Mr. Shepherd: Will the right hon. Gentleman give way?

Mr. Mandelson: They were not revolutionaries when I consulted them, either directly or using one of those spurious focus groups that the hon. Member for Aldridge-Brownhills (Mr. Shepherd) continually refers to, right on cue.

Mr. Shepherd: I am, as always, bemused by the prince of spin. However, his characterisation of one side of the House did not dwell upon some of his own colleagues, who--in our consideration of some of the Bill's clauses--fought and argued coherently against the Bill. I simply refer him to the speech of the right hon. Member for Chesterfield (Mr. Benn). One should not think that the House is not trying to wrestle with a great principle of the United Kingdom legislative process, which is important. There is no point in the right hon. Gentleman spinning away like that. He should start telling the truth about why it is a worthwhile Bill.

Mr. Mandelson: Certain individual hon. Members, the hon. Gentleman included, have very directly addressed some of the substantive issues. I was describing the official position of the Conservative party, and what we have heard from Opposition Front Benchers, whom I clearly distinguish. Nevertheless, if he does not mind, at the end of my speech, I shall return to the subject matter that he sought to introduce.

The Government's arguments have dominated in our proceedings on the Bill because of the very clear, precise and well thought through manner in which the then Opposition Labour party constructed the section of its manifesto on reform of the House of Lords. That section in the manifesto was not casually penned by some toiler down at Millbank, but flowed from the rather expensive fountain pen of a very eminent lawyer, who now occupies a very senior and prominent place in the House of Lords.

What was carefully considered and constructed was a two-stage process--a two-stage journey--in which the clear principles of initial reform were stated. It was a process that would enable us to proceed with important albeit limited reform, and without getting bogged down in such procedure and debate in this place that any reform, at any stage, would be prevented--which is exactly what happened when previous Governments and Parliaments embarked on the journey of reform of the other place.

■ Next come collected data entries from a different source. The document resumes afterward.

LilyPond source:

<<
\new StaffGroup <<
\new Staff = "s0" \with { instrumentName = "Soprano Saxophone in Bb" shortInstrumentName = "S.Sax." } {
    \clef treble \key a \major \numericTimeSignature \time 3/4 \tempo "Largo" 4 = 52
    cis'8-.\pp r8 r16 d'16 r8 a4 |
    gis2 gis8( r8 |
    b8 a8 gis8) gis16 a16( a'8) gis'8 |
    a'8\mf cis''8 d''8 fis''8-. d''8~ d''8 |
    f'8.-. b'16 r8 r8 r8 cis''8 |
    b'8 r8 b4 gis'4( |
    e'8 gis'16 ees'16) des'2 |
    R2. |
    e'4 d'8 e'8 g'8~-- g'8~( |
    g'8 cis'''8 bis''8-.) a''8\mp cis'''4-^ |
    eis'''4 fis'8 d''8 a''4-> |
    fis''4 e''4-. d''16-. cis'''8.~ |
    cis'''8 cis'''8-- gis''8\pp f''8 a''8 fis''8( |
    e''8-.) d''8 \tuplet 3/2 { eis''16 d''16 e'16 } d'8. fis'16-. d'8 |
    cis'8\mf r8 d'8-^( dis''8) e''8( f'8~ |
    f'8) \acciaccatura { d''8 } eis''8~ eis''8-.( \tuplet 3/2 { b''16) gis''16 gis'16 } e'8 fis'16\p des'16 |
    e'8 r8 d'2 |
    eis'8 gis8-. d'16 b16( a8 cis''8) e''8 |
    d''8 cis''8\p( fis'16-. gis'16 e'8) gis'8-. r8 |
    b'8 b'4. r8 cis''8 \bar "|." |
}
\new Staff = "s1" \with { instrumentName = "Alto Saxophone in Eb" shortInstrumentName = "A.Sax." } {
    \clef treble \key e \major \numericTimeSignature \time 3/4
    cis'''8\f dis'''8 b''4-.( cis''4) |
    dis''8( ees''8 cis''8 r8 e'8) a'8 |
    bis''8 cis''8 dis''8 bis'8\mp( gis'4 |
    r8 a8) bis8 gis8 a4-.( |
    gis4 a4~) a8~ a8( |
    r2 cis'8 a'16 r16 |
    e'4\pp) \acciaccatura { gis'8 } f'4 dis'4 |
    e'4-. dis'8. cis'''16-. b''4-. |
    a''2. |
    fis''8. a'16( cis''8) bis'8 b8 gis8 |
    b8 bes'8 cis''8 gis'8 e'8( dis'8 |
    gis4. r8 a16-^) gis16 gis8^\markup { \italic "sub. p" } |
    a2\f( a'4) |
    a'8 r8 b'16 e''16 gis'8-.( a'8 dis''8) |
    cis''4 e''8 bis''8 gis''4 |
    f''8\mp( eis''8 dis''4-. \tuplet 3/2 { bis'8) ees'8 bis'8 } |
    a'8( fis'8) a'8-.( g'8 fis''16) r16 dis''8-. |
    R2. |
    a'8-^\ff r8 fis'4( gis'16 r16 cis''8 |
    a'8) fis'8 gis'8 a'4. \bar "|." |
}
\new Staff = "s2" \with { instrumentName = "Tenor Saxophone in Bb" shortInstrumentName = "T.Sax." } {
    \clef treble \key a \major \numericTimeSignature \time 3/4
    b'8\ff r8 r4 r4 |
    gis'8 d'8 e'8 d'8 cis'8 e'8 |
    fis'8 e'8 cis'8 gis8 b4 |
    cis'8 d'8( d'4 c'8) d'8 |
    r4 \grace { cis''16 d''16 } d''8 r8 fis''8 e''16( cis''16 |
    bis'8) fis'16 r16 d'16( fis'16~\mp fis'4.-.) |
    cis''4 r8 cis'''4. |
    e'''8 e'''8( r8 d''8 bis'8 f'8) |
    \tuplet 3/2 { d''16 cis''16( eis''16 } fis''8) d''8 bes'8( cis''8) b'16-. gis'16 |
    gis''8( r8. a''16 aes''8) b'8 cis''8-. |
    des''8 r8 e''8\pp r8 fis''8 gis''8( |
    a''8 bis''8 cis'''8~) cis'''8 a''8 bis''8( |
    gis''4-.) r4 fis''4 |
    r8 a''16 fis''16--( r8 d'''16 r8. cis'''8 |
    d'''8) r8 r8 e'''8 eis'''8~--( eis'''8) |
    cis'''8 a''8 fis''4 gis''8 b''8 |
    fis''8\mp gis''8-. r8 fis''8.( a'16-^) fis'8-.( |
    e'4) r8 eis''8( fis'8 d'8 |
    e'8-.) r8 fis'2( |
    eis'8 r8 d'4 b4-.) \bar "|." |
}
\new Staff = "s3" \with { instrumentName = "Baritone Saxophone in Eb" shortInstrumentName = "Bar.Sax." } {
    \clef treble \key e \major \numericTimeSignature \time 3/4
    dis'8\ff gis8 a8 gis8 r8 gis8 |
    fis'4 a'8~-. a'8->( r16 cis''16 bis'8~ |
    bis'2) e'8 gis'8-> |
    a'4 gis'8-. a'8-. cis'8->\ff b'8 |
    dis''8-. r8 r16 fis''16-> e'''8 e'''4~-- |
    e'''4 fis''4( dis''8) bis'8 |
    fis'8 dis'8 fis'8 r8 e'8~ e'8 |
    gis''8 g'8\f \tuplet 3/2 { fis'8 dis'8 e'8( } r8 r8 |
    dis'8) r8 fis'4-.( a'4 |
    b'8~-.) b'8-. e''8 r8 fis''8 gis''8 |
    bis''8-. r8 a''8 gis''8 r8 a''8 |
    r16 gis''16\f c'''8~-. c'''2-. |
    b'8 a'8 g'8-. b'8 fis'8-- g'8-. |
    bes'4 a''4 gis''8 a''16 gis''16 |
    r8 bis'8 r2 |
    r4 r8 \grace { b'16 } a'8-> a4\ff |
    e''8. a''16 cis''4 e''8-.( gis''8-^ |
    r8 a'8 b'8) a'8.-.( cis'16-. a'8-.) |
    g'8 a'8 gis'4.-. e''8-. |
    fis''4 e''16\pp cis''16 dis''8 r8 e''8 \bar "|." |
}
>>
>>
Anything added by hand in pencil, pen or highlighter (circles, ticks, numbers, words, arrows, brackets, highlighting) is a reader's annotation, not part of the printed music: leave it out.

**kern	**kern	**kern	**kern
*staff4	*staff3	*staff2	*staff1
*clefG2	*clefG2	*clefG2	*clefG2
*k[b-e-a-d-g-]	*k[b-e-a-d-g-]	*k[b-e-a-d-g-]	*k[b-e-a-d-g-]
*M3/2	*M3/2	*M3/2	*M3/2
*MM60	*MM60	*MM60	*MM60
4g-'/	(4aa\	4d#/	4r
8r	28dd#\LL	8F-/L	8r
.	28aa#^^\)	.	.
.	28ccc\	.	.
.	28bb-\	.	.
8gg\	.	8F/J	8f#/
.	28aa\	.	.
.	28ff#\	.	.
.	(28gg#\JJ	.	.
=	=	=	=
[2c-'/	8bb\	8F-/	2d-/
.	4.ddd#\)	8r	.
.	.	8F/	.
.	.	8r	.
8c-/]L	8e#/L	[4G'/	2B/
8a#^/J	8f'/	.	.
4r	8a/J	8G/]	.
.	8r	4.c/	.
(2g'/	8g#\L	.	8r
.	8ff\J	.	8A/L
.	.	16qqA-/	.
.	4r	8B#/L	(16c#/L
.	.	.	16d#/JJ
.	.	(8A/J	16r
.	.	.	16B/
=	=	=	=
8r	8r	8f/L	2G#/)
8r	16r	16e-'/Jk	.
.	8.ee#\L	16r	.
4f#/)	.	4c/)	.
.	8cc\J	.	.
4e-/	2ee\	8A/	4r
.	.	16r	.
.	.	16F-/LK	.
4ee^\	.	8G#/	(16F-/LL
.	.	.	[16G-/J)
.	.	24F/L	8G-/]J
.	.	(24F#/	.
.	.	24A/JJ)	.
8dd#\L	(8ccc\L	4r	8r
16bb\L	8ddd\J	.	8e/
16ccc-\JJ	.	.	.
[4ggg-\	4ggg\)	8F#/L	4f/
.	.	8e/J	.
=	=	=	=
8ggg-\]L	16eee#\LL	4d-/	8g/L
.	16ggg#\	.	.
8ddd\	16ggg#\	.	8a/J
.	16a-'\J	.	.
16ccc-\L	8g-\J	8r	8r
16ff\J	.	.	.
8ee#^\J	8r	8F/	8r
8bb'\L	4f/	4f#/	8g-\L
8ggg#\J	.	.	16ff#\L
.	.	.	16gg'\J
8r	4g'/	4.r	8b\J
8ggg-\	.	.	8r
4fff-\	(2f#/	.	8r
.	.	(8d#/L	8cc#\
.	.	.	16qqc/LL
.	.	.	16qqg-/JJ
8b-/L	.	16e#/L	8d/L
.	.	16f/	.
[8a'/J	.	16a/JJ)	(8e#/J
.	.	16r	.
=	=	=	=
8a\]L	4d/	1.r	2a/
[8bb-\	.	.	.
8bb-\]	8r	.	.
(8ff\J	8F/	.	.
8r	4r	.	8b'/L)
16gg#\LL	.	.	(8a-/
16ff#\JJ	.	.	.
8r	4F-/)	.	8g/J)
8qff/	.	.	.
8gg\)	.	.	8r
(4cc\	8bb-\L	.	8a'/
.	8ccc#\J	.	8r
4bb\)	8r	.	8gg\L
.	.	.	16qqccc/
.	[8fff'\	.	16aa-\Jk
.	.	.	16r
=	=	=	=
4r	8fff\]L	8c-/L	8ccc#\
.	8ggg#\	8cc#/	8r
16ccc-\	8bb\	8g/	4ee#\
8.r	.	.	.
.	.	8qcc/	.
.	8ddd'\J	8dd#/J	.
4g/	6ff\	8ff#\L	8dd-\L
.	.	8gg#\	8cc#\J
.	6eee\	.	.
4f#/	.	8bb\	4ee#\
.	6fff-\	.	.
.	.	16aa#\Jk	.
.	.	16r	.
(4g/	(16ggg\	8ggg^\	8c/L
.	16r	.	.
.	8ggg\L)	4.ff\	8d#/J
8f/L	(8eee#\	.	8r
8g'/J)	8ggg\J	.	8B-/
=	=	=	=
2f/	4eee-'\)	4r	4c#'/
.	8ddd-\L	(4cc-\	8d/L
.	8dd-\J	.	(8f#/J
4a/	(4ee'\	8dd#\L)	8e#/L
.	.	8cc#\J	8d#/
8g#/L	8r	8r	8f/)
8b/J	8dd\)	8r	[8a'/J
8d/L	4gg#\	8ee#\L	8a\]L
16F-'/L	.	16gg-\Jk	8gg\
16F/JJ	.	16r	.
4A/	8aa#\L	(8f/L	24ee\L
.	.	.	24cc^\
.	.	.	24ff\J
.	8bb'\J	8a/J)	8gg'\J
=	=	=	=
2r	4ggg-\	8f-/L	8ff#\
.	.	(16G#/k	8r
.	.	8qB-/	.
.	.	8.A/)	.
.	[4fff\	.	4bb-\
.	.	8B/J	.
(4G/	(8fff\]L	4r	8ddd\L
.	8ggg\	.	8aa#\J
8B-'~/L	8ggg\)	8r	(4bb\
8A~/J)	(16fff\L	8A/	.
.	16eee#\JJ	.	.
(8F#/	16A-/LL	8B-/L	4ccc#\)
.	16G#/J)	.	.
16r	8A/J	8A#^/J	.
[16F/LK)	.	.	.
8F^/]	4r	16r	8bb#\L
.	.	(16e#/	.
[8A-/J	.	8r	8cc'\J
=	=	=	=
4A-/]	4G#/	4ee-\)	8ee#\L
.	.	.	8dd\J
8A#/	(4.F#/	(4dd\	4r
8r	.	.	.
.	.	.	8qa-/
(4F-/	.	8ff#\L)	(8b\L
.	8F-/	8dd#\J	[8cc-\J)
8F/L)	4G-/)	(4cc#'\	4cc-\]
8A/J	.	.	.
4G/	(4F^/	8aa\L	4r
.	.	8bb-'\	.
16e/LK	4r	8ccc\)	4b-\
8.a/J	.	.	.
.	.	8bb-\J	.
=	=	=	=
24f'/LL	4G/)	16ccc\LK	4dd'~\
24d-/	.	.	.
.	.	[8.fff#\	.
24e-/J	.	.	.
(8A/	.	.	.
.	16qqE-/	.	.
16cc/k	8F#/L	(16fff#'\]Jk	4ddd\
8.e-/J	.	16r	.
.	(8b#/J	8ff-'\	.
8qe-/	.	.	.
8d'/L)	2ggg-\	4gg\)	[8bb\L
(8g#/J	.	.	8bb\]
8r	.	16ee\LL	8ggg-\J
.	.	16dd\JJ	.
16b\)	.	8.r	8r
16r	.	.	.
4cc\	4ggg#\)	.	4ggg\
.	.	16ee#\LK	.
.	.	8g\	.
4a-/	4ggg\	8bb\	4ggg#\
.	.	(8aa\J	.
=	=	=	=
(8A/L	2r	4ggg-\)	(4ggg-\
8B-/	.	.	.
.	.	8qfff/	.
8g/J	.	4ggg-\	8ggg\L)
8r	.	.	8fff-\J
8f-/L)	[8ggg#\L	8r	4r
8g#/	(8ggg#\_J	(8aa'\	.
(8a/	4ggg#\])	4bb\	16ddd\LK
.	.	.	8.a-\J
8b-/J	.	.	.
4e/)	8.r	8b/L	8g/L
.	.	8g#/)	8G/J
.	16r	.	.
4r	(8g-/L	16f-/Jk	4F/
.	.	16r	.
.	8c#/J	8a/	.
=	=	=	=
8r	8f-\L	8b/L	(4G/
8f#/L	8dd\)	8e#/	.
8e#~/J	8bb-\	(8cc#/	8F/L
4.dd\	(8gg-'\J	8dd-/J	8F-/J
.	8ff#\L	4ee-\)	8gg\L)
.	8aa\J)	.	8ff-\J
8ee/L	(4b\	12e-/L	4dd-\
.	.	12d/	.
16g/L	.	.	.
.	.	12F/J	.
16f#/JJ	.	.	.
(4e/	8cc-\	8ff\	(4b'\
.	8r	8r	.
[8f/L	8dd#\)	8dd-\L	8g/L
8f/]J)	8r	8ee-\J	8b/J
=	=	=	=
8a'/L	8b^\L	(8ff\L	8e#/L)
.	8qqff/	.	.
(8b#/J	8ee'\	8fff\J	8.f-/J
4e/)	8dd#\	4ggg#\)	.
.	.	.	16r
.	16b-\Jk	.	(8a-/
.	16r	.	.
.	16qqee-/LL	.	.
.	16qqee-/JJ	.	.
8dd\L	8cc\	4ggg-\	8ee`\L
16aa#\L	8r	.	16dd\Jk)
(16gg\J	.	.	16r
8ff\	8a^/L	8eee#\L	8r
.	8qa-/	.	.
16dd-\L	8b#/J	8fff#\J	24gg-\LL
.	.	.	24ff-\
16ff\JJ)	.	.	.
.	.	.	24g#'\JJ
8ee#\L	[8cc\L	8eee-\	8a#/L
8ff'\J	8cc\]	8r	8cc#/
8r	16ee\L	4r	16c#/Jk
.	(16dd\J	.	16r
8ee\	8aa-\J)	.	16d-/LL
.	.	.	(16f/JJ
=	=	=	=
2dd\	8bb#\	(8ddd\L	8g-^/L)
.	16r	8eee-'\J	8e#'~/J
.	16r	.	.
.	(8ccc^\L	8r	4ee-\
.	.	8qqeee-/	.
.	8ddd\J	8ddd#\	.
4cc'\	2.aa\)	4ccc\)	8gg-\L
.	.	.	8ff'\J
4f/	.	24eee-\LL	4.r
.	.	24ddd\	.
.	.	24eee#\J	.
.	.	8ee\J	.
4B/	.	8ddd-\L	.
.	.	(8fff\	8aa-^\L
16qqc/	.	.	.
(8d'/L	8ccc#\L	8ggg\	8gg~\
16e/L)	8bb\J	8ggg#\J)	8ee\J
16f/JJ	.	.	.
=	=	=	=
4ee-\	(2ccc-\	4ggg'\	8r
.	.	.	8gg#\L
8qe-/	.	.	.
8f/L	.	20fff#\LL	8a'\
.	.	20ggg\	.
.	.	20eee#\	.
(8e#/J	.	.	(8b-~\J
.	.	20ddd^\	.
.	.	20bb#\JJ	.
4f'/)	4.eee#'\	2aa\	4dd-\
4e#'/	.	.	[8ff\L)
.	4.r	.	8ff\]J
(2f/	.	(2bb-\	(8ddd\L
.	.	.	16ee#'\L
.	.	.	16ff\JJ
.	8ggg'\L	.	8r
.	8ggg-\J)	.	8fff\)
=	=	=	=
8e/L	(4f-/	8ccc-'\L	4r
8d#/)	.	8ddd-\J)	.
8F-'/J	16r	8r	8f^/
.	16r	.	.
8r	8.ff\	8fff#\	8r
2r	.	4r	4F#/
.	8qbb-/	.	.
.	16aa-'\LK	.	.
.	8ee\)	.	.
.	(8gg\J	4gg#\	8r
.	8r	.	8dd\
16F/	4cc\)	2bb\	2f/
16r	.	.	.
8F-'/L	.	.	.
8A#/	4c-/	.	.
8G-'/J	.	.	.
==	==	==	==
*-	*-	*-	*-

Another very important feature of the Government's manifesto was our desire to take into account other people's views--to listen to other people, and to hear what other people, parties, hon. Members and interested bodies had to say--on the future of the House of Lords. The two-stage process that the Government have set out allows us to get under our belt a limited but important reform that fulfils the principle set out in the Bill, while proceeding concurrently with our desire to take theviews of others into consideration when formulating a longer-term approach.